The Federal Administration's ICT strategy requires that IT services are provided in an economically efficient way, that they are
of irreproachable quality, that there is forward planning and that interoperability is ensured. Open source software (OSS) has a contribution to make here, provided certain prerequisites are met. Appropriate deployment can extend the Federal Administration's room for manoeuvre.
Situation analysis OSS ICT
On 22 March 2017, in response to postulate 14.3532 from National Councillor Edith Graf-Litscher on «Stocktaking and outlook for open source in the Federal Administration», the Federal Council performed a situation analysis of the 2005 OSS strategy. The report in response to the postulate provided an overview on the current use of OSS in the Federal Administration, and looked forward at the further steps that are needed.

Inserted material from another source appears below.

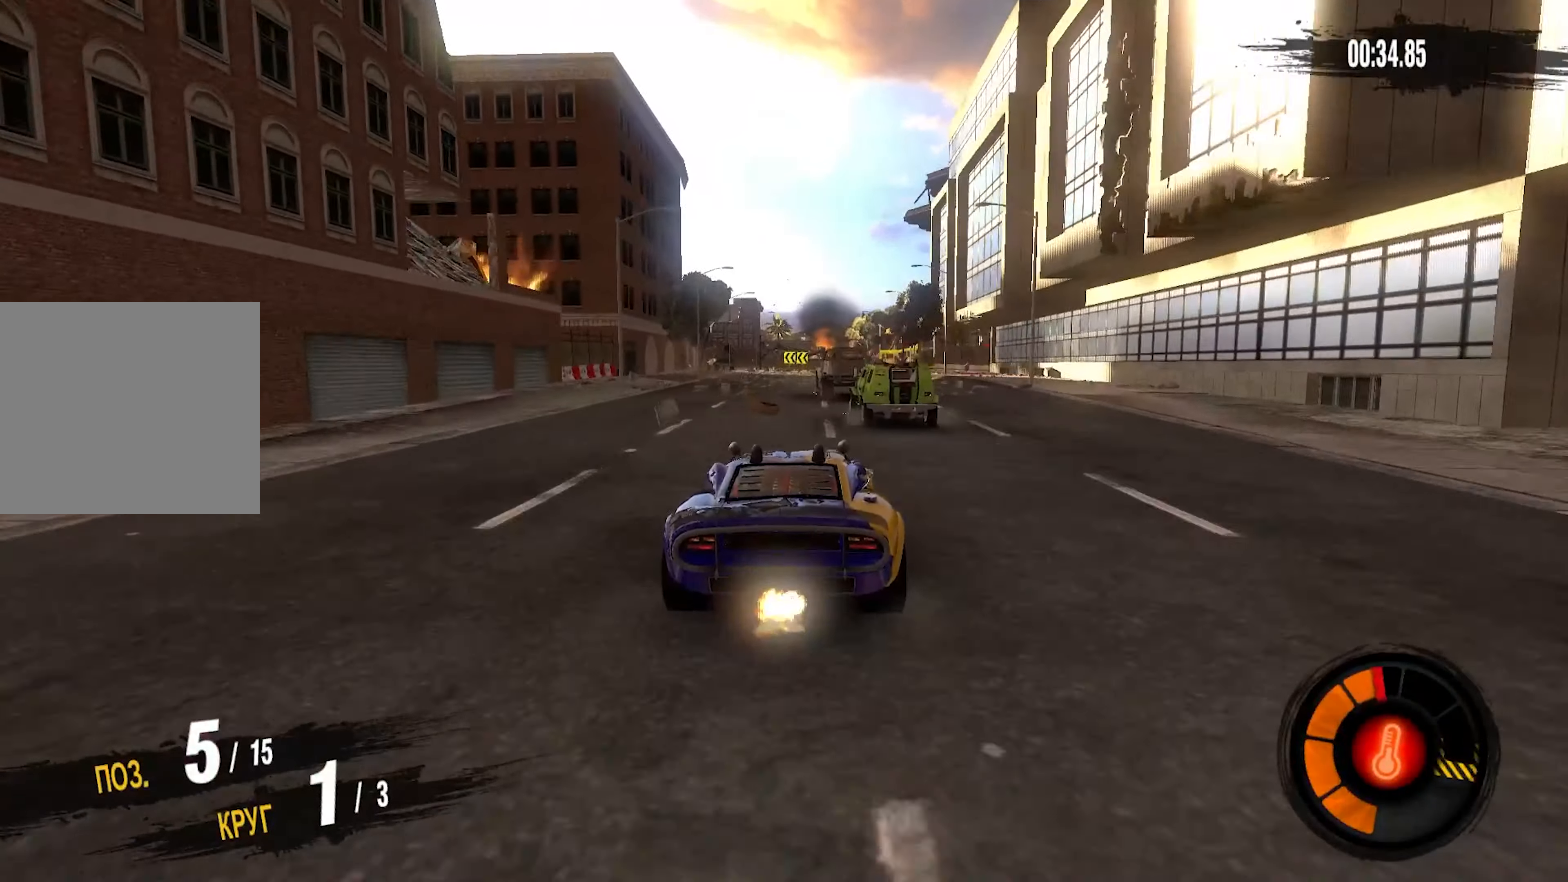
{"buttons": ["R2"], "left_stick": "left", "right_stick": "center", "events": [[283, "left_stick", "left"]]}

The report showed that OSS is currently being used to an appropriate extent. The decision on whether to use open source software or licensed software in the Federal Administration is based on the observed total cost of an IT application over its entire life cycle.
In order to achieve the objective of equal treatment for OSS and licensed software, the general terms and conditions of the Federal Administration were adjusted accordingly and guidelines were drawn up for the procurement offices.

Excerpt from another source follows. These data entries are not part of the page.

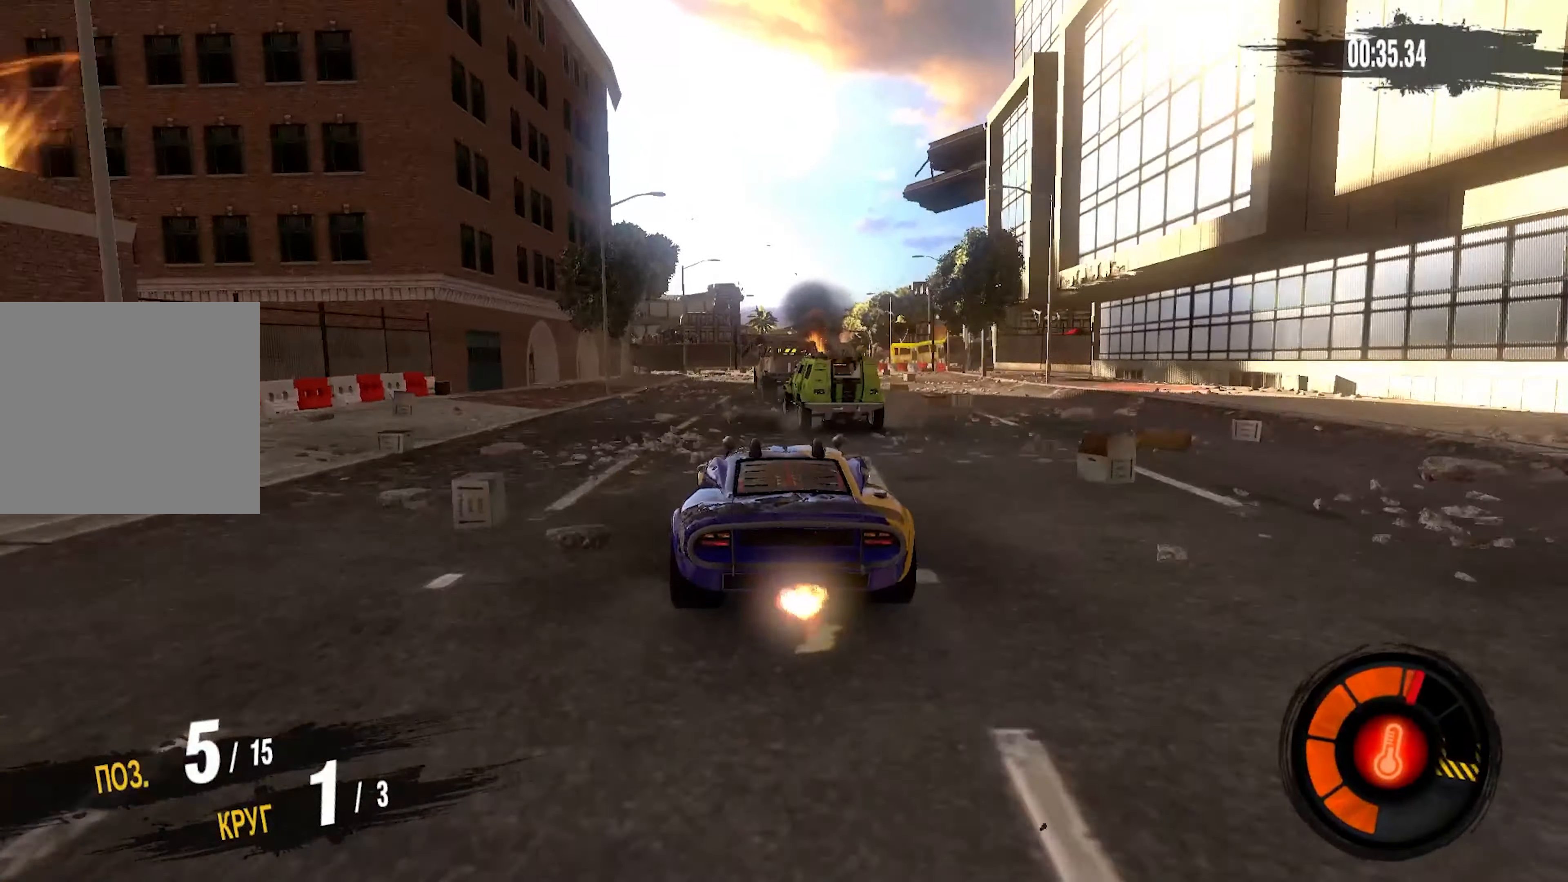
{"buttons": ["R2"], "left_stick": "left", "right_stick": "center", "events": []}
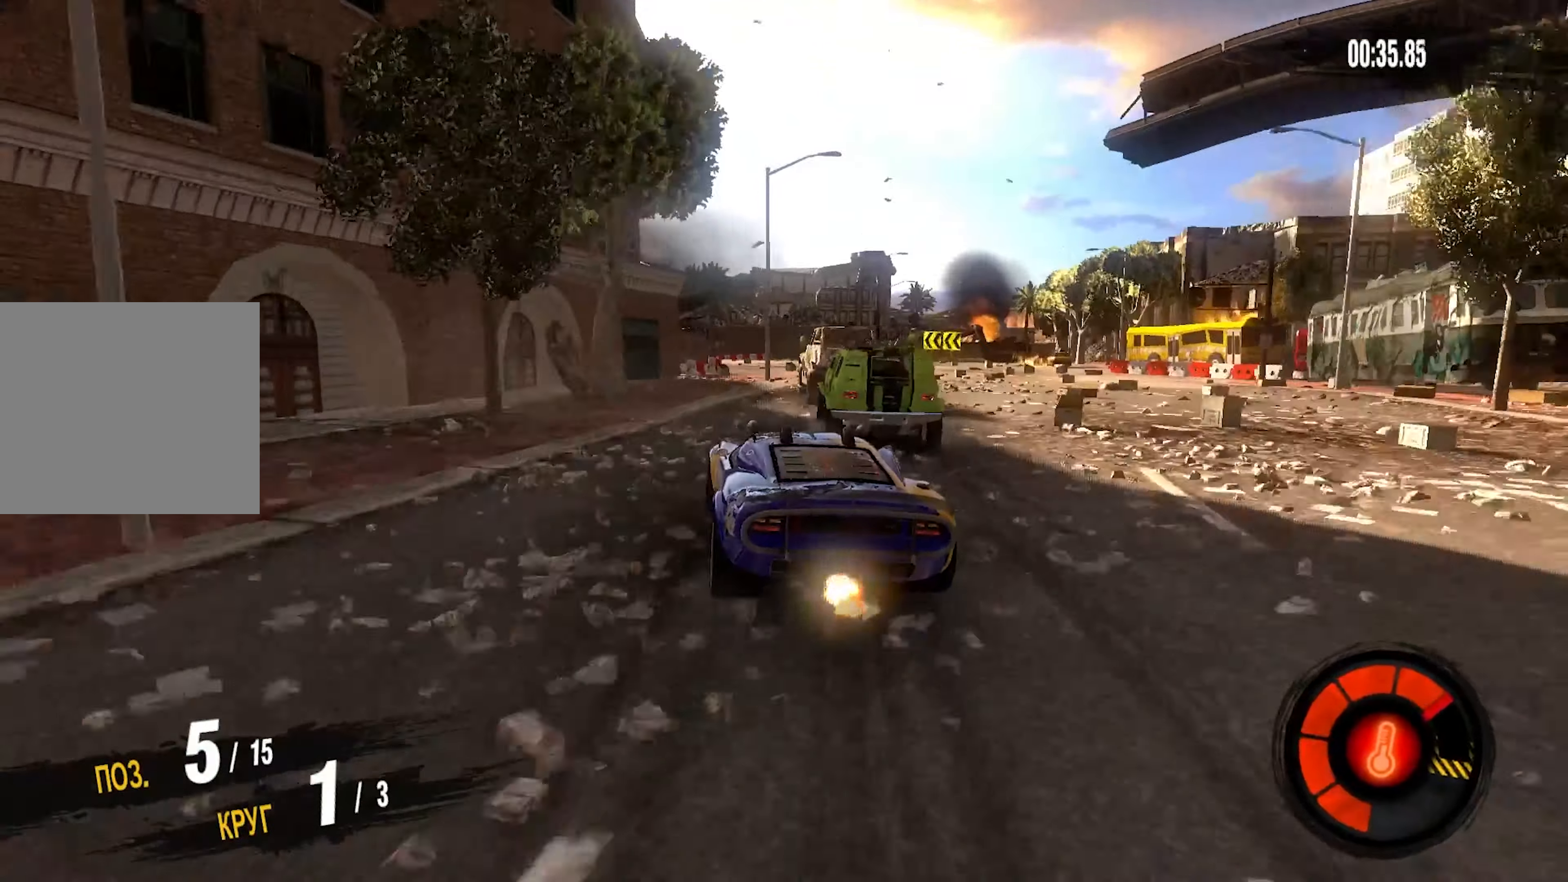
{"buttons": ["R2"], "left_stick": "left", "right_stick": "center", "events": [[317, "left_stick", "right"], [450, "left_stick", "left"]]}
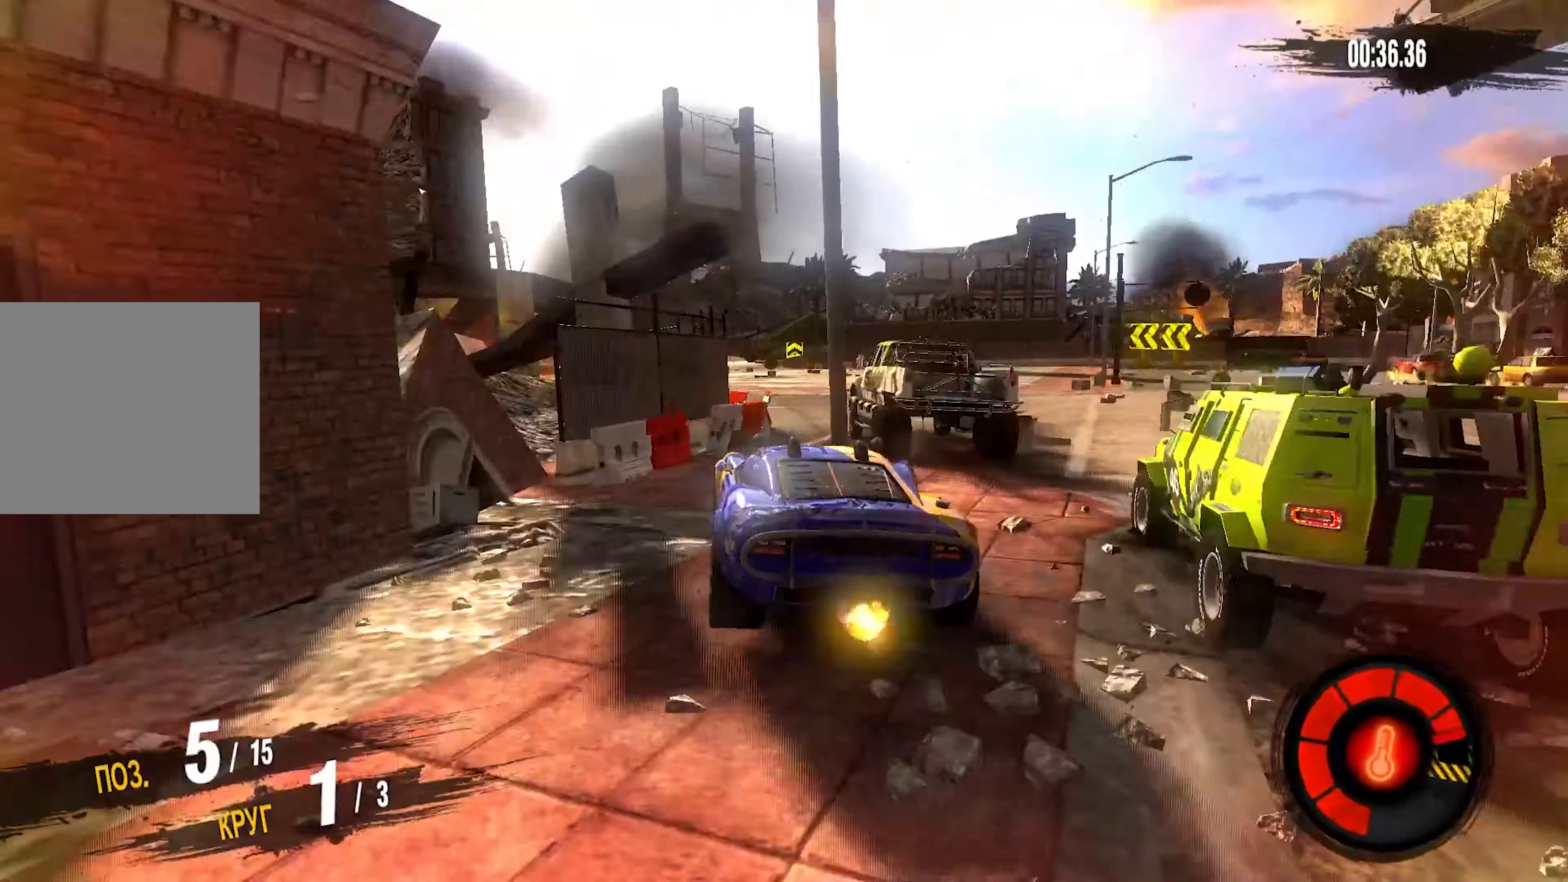
{"buttons": ["R2"], "left_stick": "left", "right_stick": "center", "events": []}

ICT sub-strategy on OSS replaced by strategic guidelines
Since the ICT sub-strategy on open source software was published in 2005, open source software has steadily proliferated. Today, according to the annual Swiss open source study, a clear majority of businesses and authorities use open source software in many different areas. In the software industry, too, there are hardly any companies not using open source tools and components.
On 22 March 2017, the Federal Council decided to renew the open source sub-strategy of 15 March 2005. During the work to redraft the sub-strategy, most departments (FITC, IPC, individual specialist offices) were of the opinion that the sub-strategy should be replaced by strategic guidelines. Against this background, the open source sub-strategy of 15 March 2005 was replaced by the strategic guidelines on open source software in the Federal Administration of 1 February 2019, supplemented by concrete recommendations for action in the accompanying practical guide.